Exercise directions: Repeat every record below exactly as written.

Extracted data:
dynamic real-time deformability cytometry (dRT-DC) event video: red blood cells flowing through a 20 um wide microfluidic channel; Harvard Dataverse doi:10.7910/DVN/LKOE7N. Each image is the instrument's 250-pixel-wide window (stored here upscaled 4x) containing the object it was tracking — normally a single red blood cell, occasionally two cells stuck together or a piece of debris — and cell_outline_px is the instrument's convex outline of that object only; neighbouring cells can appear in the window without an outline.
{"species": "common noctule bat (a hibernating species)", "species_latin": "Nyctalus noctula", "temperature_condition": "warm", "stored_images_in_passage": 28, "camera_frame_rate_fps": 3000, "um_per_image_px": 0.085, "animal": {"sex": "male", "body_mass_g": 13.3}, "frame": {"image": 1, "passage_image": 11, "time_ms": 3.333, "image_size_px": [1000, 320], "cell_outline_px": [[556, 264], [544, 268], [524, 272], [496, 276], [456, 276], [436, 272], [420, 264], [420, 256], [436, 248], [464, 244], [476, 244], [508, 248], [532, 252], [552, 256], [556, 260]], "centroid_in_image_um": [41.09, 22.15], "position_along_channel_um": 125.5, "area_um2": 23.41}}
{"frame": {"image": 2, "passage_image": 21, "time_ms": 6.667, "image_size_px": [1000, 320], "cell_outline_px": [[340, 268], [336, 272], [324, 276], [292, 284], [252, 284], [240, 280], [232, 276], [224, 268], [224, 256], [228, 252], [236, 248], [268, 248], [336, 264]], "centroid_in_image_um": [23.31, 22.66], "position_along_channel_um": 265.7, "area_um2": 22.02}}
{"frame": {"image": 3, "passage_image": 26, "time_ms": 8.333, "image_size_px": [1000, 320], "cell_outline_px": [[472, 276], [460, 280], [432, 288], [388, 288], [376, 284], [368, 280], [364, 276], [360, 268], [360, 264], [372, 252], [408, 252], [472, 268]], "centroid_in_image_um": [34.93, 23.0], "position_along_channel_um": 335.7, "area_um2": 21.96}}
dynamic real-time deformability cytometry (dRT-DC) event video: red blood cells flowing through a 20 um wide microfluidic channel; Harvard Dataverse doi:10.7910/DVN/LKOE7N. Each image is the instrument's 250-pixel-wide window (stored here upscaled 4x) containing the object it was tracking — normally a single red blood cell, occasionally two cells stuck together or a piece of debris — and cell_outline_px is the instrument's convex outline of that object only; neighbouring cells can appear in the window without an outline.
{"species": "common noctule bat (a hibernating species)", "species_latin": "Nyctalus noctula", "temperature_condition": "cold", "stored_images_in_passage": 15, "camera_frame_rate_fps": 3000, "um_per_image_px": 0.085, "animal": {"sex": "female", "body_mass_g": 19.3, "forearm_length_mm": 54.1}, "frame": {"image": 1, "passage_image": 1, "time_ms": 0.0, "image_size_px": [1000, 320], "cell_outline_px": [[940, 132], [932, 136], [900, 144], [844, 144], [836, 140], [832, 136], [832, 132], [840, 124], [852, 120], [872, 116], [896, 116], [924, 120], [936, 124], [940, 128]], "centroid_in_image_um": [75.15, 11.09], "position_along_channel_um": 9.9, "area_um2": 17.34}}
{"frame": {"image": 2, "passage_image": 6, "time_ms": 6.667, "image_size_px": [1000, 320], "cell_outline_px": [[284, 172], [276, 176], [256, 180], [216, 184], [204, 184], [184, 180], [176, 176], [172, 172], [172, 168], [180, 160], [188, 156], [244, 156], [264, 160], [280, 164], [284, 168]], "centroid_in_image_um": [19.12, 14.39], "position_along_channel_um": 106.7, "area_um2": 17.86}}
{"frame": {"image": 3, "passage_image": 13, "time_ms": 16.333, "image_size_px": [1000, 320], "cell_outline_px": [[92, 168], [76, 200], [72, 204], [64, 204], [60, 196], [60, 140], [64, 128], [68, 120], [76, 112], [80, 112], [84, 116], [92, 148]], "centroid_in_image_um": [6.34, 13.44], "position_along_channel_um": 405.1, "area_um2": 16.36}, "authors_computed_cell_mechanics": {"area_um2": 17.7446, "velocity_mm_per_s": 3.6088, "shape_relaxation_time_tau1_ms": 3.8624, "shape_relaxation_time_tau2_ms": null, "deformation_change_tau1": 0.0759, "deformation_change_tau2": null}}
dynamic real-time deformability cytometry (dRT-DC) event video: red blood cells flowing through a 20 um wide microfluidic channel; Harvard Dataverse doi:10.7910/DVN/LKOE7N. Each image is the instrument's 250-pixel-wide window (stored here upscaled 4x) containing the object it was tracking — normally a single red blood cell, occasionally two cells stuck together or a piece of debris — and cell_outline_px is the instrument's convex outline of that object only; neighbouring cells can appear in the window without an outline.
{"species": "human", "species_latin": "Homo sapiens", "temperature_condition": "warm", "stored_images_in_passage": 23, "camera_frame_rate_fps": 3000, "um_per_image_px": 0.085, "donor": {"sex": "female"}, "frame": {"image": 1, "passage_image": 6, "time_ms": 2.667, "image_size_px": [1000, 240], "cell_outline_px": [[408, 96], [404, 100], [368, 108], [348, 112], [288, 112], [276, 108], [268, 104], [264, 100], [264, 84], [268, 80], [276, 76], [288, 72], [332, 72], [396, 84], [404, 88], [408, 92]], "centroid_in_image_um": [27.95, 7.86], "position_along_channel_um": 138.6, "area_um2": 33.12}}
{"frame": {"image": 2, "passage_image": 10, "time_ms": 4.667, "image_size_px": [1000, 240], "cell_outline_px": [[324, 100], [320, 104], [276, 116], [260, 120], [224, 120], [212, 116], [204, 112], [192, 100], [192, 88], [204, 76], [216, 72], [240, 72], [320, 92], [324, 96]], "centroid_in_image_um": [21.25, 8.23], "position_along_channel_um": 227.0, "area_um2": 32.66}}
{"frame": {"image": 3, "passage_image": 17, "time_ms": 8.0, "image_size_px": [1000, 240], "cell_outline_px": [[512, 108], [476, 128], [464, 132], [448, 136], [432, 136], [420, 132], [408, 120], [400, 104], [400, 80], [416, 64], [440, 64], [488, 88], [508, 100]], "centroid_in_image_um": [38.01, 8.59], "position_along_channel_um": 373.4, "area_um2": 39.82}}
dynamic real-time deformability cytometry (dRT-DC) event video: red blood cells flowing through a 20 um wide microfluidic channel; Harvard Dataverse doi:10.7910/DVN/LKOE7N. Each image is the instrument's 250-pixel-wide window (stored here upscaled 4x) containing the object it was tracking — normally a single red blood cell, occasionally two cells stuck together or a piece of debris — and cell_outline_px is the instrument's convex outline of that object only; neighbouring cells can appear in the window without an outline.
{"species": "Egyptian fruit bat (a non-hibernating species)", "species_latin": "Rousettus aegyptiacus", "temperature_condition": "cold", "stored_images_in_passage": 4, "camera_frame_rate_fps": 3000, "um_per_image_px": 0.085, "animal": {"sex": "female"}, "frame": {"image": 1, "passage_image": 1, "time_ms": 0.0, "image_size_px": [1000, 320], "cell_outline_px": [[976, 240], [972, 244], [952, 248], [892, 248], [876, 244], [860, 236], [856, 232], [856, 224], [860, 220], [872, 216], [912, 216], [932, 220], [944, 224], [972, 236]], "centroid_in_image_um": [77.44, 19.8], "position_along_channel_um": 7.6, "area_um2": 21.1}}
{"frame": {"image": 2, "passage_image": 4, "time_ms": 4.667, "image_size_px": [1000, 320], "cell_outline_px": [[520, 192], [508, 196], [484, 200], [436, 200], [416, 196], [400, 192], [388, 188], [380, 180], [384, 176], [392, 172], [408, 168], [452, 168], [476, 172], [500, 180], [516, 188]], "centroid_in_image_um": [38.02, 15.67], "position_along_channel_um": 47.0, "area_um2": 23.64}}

Solution to the problem:
dynamic real-time deformability cytometry (dRT-DC) event video: red blood cells flowing through a 20 um wide microfluidic channel; Harvard Dataverse doi:10.7910/DVN/LKOE7N. Each image is the instrument's 250-pixel-wide window (stored here upscaled 4x) containing the object it was tracking — normally a single red blood cell, occasionally two cells stuck together or a piece of debris — and cell_outline_px is the instrument's convex outline of that object only; neighbouring cells can appear in the window without an outline.
{"species": "common noctule bat (a hibernating species)", "species_latin": "Nyctalus noctula", "temperature_condition": "warm", "stored_images_in_passage": 28, "camera_frame_rate_fps": 3000, "um_per_image_px": 0.085, "animal": {"sex": "male", "body_mass_g": 13.3}, "frame": {"image": 1, "passage_image": 11, "time_ms": 3.333, "image_size_px": [1000, 320], "cell_outline_px": [[556, 264], [544, 268], [524, 272], [496, 276], [456, 276], [436, 272], [420, 264], [420, 256], [436, 248], [464, 244], [476, 244], [508, 248], [532, 252], [552, 256], [556, 260]], "centroid_in_image_um": [41.09, 22.15], "position_along_channel_um": 125.5, "area_um2": 23.41}}
{"frame": {"image": 2, "passage_image": 21, "time_ms": 6.667, "image_size_px": [1000, 320], "cell_outline_px": [[340, 268], [336, 272], [324, 276], [292, 284], [252, 284], [240, 280], [232, 276], [224, 268], [224, 256], [228, 252], [236, 248], [268, 248], [336, 264]], "centroid_in_image_um": [23.31, 22.66], "position_along_channel_um": 265.7, "area_um2": 22.02}}
{"frame": {"image": 3, "passage_image": 26, "time_ms": 8.333, "image_size_px": [1000, 320], "cell_outline_px": [[472, 276], [460, 280], [432, 288], [388, 288], [376, 284], [368, 280], [364, 276], [360, 268], [360, 264], [372, 252], [408, 252], [472, 268]], "centroid_in_image_um": [34.93, 23.0], "position_along_channel_um": 335.7, "area_um2": 21.96}}
dynamic real-time deformability cytometry (dRT-DC) event video: red blood cells flowing through a 20 um wide microfluidic channel; Harvard Dataverse doi:10.7910/DVN/LKOE7N. Each image is the instrument's 250-pixel-wide window (stored here upscaled 4x) containing the object it was tracking — normally a single red blood cell, occasionally two cells stuck together or a piece of debris — and cell_outline_px is the instrument's convex outline of that object only; neighbouring cells can appear in the window without an outline.
{"species": "common noctule bat (a hibernating species)", "species_latin": "Nyctalus noctula", "temperature_condition": "cold", "stored_images_in_passage": 15, "camera_frame_rate_fps": 3000, "um_per_image_px": 0.085, "animal": {"sex": "female", "body_mass_g": 19.3, "forearm_length_mm": 54.1}, "frame": {"image": 1, "passage_image": 1, "time_ms": 0.0, "image_size_px": [1000, 320], "cell_outline_px": [[940, 132], [932, 136], [900, 144], [844, 144], [836, 140], [832, 136], [832, 132], [840, 124], [852, 120], [872, 116], [896, 116], [924, 120], [936, 124], [940, 128]], "centroid_in_image_um": [75.15, 11.09], "position_along_channel_um": 9.9, "area_um2": 17.34}}
{"frame": {"image": 2, "passage_image": 6, "time_ms": 6.667, "image_size_px": [1000, 320], "cell_outline_px": [[284, 172], [276, 176], [256, 180], [216, 184], [204, 184], [184, 180], [176, 176], [172, 172], [172, 168], [180, 160], [188, 156], [244, 156], [264, 160], [280, 164], [284, 168]], "centroid_in_image_um": [19.12, 14.39], "position_along_channel_um": 106.7, "area_um2": 17.86}}
{"frame": {"image": 3, "passage_image": 13, "time_ms": 16.333, "image_size_px": [1000, 320], "cell_outline_px": [[92, 168], [76, 200], [72, 204], [64, 204], [60, 196], [60, 140], [64, 128], [68, 120], [76, 112], [80, 112], [84, 116], [92, 148]], "centroid_in_image_um": [6.34, 13.44], "position_along_channel_um": 405.1, "area_um2": 16.36}, "authors_computed_cell_mechanics": {"area_um2": 17.7446, "velocity_mm_per_s": 3.6088, "shape_relaxation_time_tau1_ms": 3.8624, "shape_relaxation_time_tau2_ms": null, "deformation_change_tau1": 0.0759, "deformation_change_tau2": null}}
dynamic real-time deformability cytometry (dRT-DC) event video: red blood cells flowing through a 20 um wide microfluidic channel; Harvard Dataverse doi:10.7910/DVN/LKOE7N. Each image is the instrument's 250-pixel-wide window (stored here upscaled 4x) containing the object it was tracking — normally a single red blood cell, occasionally two cells stuck together or a piece of debris — and cell_outline_px is the instrument's convex outline of that object only; neighbouring cells can appear in the window without an outline.
{"species": "human", "species_latin": "Homo sapiens", "temperature_condition": "warm", "stored_images_in_passage": 23, "camera_frame_rate_fps": 3000, "um_per_image_px": 0.085, "donor": {"sex": "female"}, "frame": {"image": 1, "passage_image": 6, "time_ms": 2.667, "image_size_px": [1000, 240], "cell_outline_px": [[408, 96], [404, 100], [368, 108], [348, 112], [288, 112], [276, 108], [268, 104], [264, 100], [264, 84], [268, 80], [276, 76], [288, 72], [332, 72], [396, 84], [404, 88], [408, 92]], "centroid_in_image_um": [27.95, 7.86], "position_along_channel_um": 138.6, "area_um2": 33.12}}
{"frame": {"image": 2, "passage_image": 10, "time_ms": 4.667, "image_size_px": [1000, 240], "cell_outline_px": [[324, 100], [320, 104], [276, 116], [260, 120], [224, 120], [212, 116], [204, 112], [192, 100], [192, 88], [204, 76], [216, 72], [240, 72], [320, 92], [324, 96]], "centroid_in_image_um": [21.25, 8.23], "position_along_channel_um": 227.0, "area_um2": 32.66}}
{"frame": {"image": 3, "passage_image": 17, "time_ms": 8.0, "image_size_px": [1000, 240], "cell_outline_px": [[512, 108], [476, 128], [464, 132], [448, 136], [432, 136], [420, 132], [408, 120], [400, 104], [400, 80], [416, 64], [440, 64], [488, 88], [508, 100]], "centroid_in_image_um": [38.01, 8.59], "position_along_channel_um": 373.4, "area_um2": 39.82}}
dynamic real-time deformability cytometry (dRT-DC) event video: red blood cells flowing through a 20 um wide microfluidic channel; Harvard Dataverse doi:10.7910/DVN/LKOE7N. Each image is the instrument's 250-pixel-wide window (stored here upscaled 4x) containing the object it was tracking — normally a single red blood cell, occasionally two cells stuck together or a piece of debris — and cell_outline_px is the instrument's convex outline of that object only; neighbouring cells can appear in the window without an outline.
{"species": "Egyptian fruit bat (a non-hibernating species)", "species_latin": "Rousettus aegyptiacus", "temperature_condition": "cold", "stored_images_in_passage": 4, "camera_frame_rate_fps": 3000, "um_per_image_px": 0.085, "animal": {"sex": "female"}, "frame": {"image": 1, "passage_image": 1, "time_ms": 0.0, "image_size_px": [1000, 320], "cell_outline_px": [[976, 240], [972, 244], [952, 248], [892, 248], [876, 244], [860, 236], [856, 232], [856, 224], [860, 220], [872, 216], [912, 216], [932, 220], [944, 224], [972, 236]], "centroid_in_image_um": [77.44, 19.8], "position_along_channel_um": 7.6, "area_um2": 21.1}}
{"frame": {"image": 2, "passage_image": 4, "time_ms": 4.667, "image_size_px": [1000, 320], "cell_outline_px": [[520, 192], [508, 196], [484, 200], [436, 200], [416, 196], [400, 192], [388, 188], [380, 180], [384, 176], [392, 172], [408, 168], [452, 168], [476, 172], [500, 180], [516, 188]], "centroid_in_image_um": [38.02, 15.67], "position_along_channel_um": 47.0, "area_um2": 23.64}}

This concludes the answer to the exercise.